È nato prima l’uovo o la gallina? Applicato al Napoli: è nata prima la crisi in campo o quella nello spogliatoio? È difficile commentare il disastroso campionato degli azzurri senza pensare al caos che ha travolto squadra e società nelle ultime settimane: il ritiro forzato, l’ammutinamento dei calciatori, le carte bollate di De Laurentiis e le multe notificate a mezza rosa. In queste condizioni i risultati negativi sono ovvi. Eppure si rischia di guardare il dito e non la luna: il Napoli di Ancelotti è imploso prima da un punto di vista tattico, solo dopo psicologico.
Con l’1-2 in casa ieri contro il Bologna la squadra di Ancelotti è scivolata al settimo posto in classifica, distante ormai anni luce dalla corsa scudetto a cui avrebbe dovuto partecipare e che invece è affare di Inter e Juventus. Il problema maggiore, però, è che Insegne e compagni sono staccati ormai 8 lunghezze anche dal quarto posto e dalla zona Champions. Sono numeri impietosi: 12 punti in meno dello scorso anno (che pure non era stato eccezionale), addirittura 18 rispetto all’ultimo Sarri. Gli appena 20 punti conquistati rappresentano la peggior classifica dell’ultimo decennio: bisogna tornare indietro fino al 2009/2010. A questo punto della stagione, Donadoni era già stato esonerato da un pezzo. E quella squadra giocava con Contini, Datolo e Gargano, non certo i campioni su cui può contare oggi Ancelotti.
Ancelotti, appunto. È triste dirlo, perché il suo ritorno in Italia ha rappresentato una bella notizia per tutta la Serie A, e ancora adesso che le cose vanno male, malissimo, è un piacere ascoltarlo a fine partita, con la sua educazione, la sua conoscenza di pallone. Però ormai bisogna ammettere che la sua esperienza a Napoli è quantomeno deludente. Da quando è arrivato, non è mai riuscito a dare la sua impronta, trasmettere un’idea, lasciare un segno qualsiasi alla squadra. All’inizio c’era da smontare il giocattolo (quasi) perfetto costruito da Sarri e riplasmarlo a sua immagine e somiglianza: serviva tempo. La prima stagione, fra alti e bassi, si era chiusa con una brutta eliminazione in coppa e un secondo posto a 11 punti dalla Juve, tanti, davvero troppi per chi l’anno prima lo scudetto l’aveva praticamente vinto. “Ma vedrete il prossimo, il secondo anno sarà quello di Ancelotti”, si diceva.
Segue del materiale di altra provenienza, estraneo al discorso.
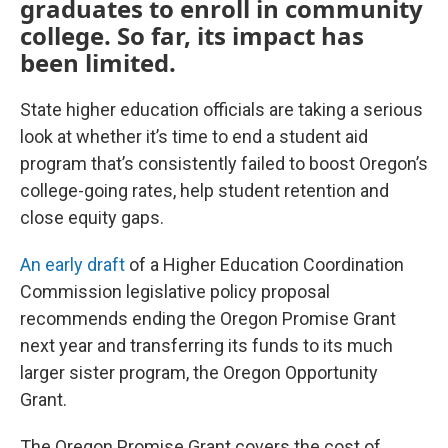
graduates to enroll in community
college. So far, its impact has
been limited.
State higher education officials are taking a serious
look at whether it’s time to end a student aid
program that’s consistently failed to boost Oregon’s
college-going rates, help student retention and
close equity gaps.
An early draft
of a Higher Education Coordination
Commission legislative policy proposal
recommends ending the Oregon Promise Grant
next year and transferring its funds to its much
larger sister program, the Oregon Opportunity
Grant.
The Oregon Promise Grant covers the cost of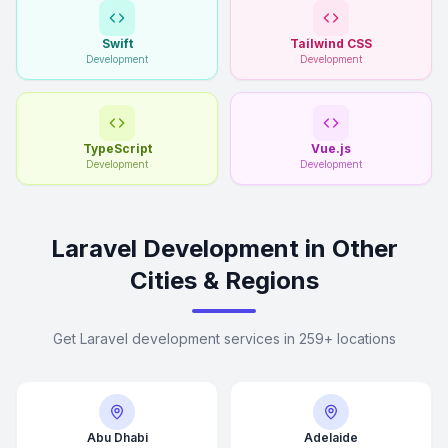
Swift
Tailwind CSS
Development
Development
TypeScript
Vue.js
Development
Development
Laravel Development in Other
Cities & Regions
Get Laravel development services in 259+ locations
Abu Dhabi
Adelaide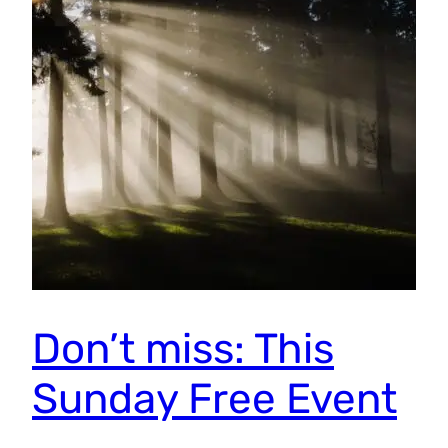
Don’t miss: This
Sunday Free Event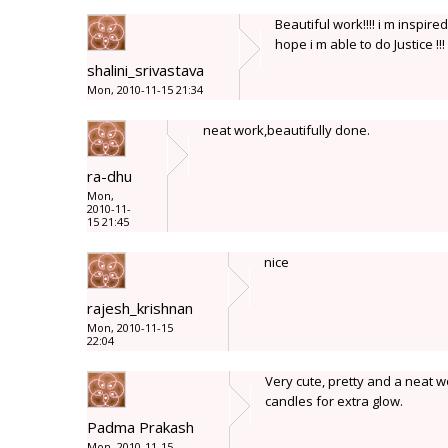
Beautiful work!!!! i m inspi
hope i m able to do Justice !!!
shalini_srivastava
Mon, 2010-11-15 21:34
neat work,beautifully done.
ra-dhu
Mon,
2010-11-
15 21:45
nice
rajesh_krishnan
Mon, 2010-11-15
22:04
Very cute, pretty and a neat 
candles for extra glow.
Padma Prakash
Mon, 2010-11-15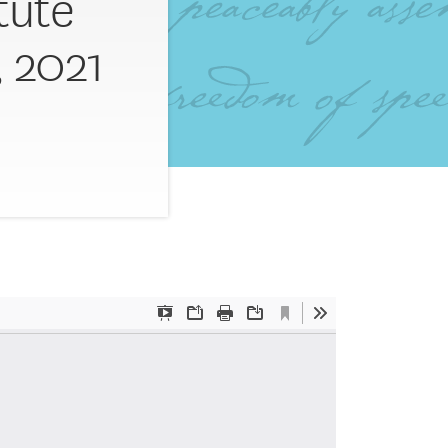
itute
 2021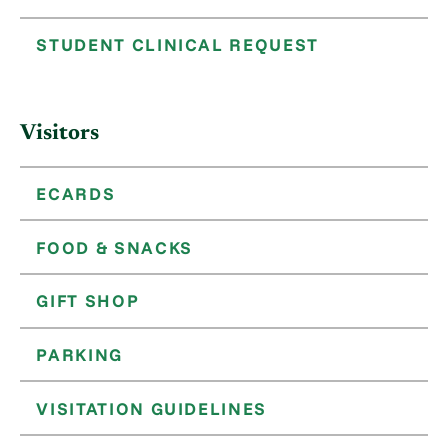
STUDENT CLINICAL REQUEST
Visitors
ECARDS
FOOD & SNACKS
GIFT SHOP
PARKING
VISITATION GUIDELINES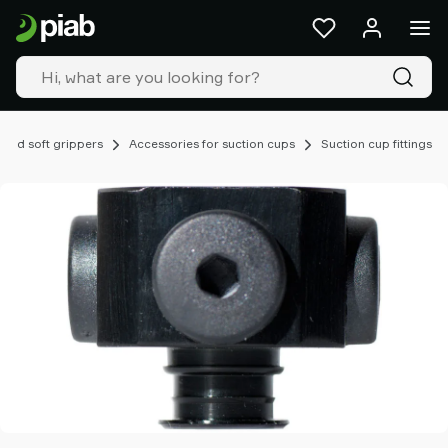
Products
&
solutions
Industries
Our
technologies
 and soft grippers
Accessories for suction cups
Suction cup fittings
Resources
About
Piab
Piab
Group
Contact
us
Support
Find
partner
Old
shop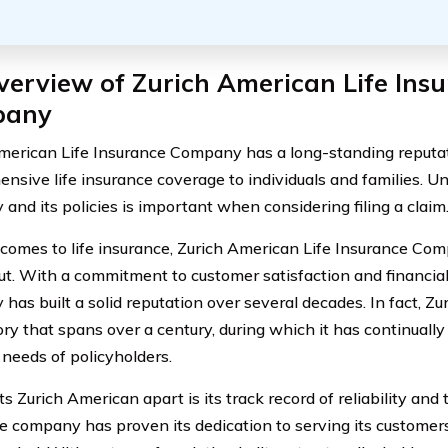
erview of Zurich American Life Ins
pany
merican Life Insurance Company has a long-standing reputat
nsive life insurance coverage to individuals and families. U
and its policies is important when considering filing a claim
comes to life insurance, Zurich American Life Insurance Co
ut. With a commitment to customer satisfaction and financial s
has built a solid reputation over several decades. In fact, Z
tory that spans over a century, during which it has continuall
 needs of policyholders.
 Zurich American apart is its track record of reliability and 
he company has proven its dedication to serving its customer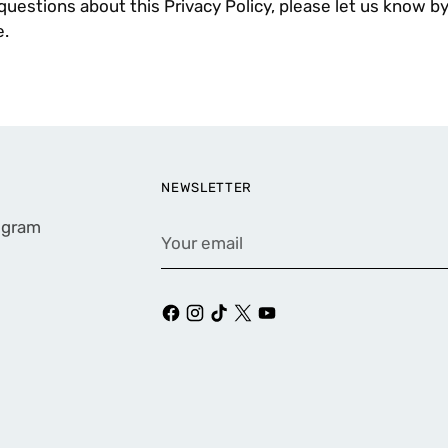
questions about this Privacy Policy, please let us know by
.
NEWSLETTER
rogram
Your
email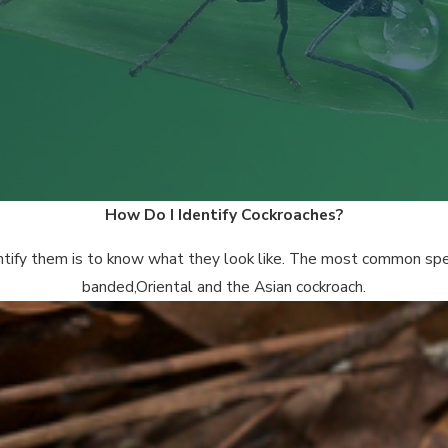
How Do I Identify Cockroaches?
entify them is to know what they look like. The most common spe
banded,Oriental and the Asian cockroach.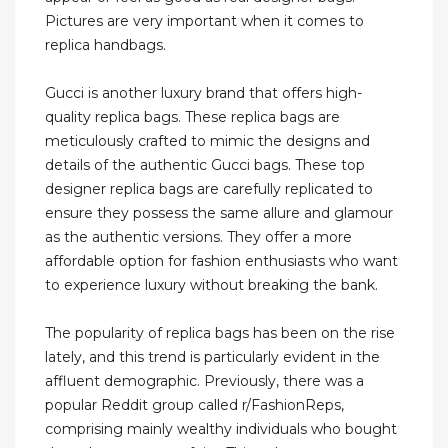
Pictures are very important when it comes to
replica handbags.
Gucci is another luxury brand that offers high-
quality replica bags. These replica bags are
meticulously crafted to mimic the designs and
details of the authentic Gucci bags. These top
designer replica bags are carefully replicated to
ensure they possess the same allure and glamour
as the authentic versions. They offer a more
affordable option for fashion enthusiasts who want
to experience luxury without breaking the bank.
The popularity of replica bags has been on the rise
lately, and this trend is particularly evident in the
affluent demographic. Previously, there was a
popular Reddit group called r/FashionReps,
comprising mainly wealthy individuals who bought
Le premesse c’erano tutte. Un anno in più di rodaggio, una campagna acquisti importante: non avrà avuto il pupillo James Rodriguez, ma sono arrivati Di Lorenzo, Lozano, Llorente, Manolas insieme a Koulibaly avrebbe dovuto costituire la miglior coppia difensiva del campionato. Invece il secondo anno di Ancelotti è un disastro, peggio del primo: difesa colabrodo, attacco prevedibile, subito fuori dalla lotta scudetto. Ed è proprio questo il punto: la stagione del Napoli non è mai cominciata, è nata morta. È chiaro che adesso la rottura fra squadra e società ha preso il sopravvento: la striscia di otto partite senza vittoria evidentemente è frutto di problemi extra-calcistici, di un gruppo di giocatori che va in campo sapendo che il loro presidente ha deciso di portarli in “tribunale” per multe fino a 2,5 milioni di euro. De Laurentiis ci ha messo tanto del suo. Ma non bisogna confondere la conseguenza per la causa: il campionato era già compromesso quando si è verificato tutto questo. Forse si è verificato proprio per questo.
Arrivati a dicembre, forse non è più eccessivo parlare di fallimento. Non definitivo, non ancora almeno: il calcio offre sempre una possibilità di riscatto, fino a quando c’è un’altra partita (o competizione) da giocare. Nel caso del Napoli la Champions League, dove gli azzurri hanno vinto e pareggiato contro i campioni in carica del Liverpool e sono a un passo dal primo posto nel girone. In questa situazione, però, non è tutto oro quel che luccica, nemmeno la qualificazione agli ottavi: preclude il declassamento in Europa League, che in primavera avrebbe potuto diventare un obiettivo concreto, un trofeo con cui salvare la stagione (mentre nemmeno i più inguaribili ottimisti sognano di vincere la Champions). Come Ancelotti possa a questo punto riprendere per i capelli un’annata disgraziata non è chiaro, forse non lo sa nemmeno lui. Anche dalla sue parole, però, si capisce che il suo Napoli ha fallito prima sul campo, poi in tutto il resto. Nei momenti più difficili un gruppo o si ricompatta o affonda. Gli azzurri sembrano affondare. In fondo anche questo è un altro fallimento.